*Instructions to follow:* Reproduce the records word for word, apart from the images they contain.

*Input records:*
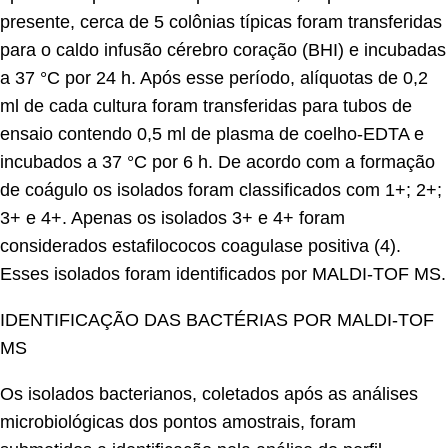
presente, cerca de 5 colônias típicas foram transferidas
para o caldo infusão cérebro coração (BHI) e incubadas
a 37 °C por 24 h. Após esse período, alíquotas de 0,2
ml de cada cultura foram transferidas para tubos de
ensaio contendo 0,5 ml de plasma de coelho-EDTA e
incubados a 37 °C por 6 h. De acordo com a formação
de coágulo os isolados foram classificados com 1+; 2+;
3+ e 4+. Apenas os isolados 3+ e 4+ foram
considerados estafilococos coagulase positiva (4).
Esses isolados foram identificados por MALDI-TOF MS.
IDENTIFICAÇÃO DAS BACTÉRIAS POR MALDI-TOF
MS
Os isolados bacterianos, coletados após as análises
microbiológicas dos pontos amostrais, foram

*Solved problem:*
presente, cerca de 5 colônias típicas foram transferidas
para o caldo infusão cérebro coração (BHI) e incubadas
a 37 °C por 24 h. Após esse período, alíquotas de 0,2
ml de cada cultura foram transferidas para tubos de
ensaio contendo 0,5 ml de plasma de coelho-EDTA e
incubados a 37 °C por 6 h. De acordo com a formação
de coágulo os isolados foram classificados com 1+; 2+;
3+ e 4+. Apenas os isolados 3+ e 4+ foram
considerados estafilococos coagulase positiva (4).
Esses isolados foram identificados por MALDI-TOF MS.
IDENTIFICAÇÃO DAS BACTÉRIAS POR MALDI-TOF
MS
Os isolados bacterianos, coletados após as análises
microbiológicas dos pontos amostrais, foram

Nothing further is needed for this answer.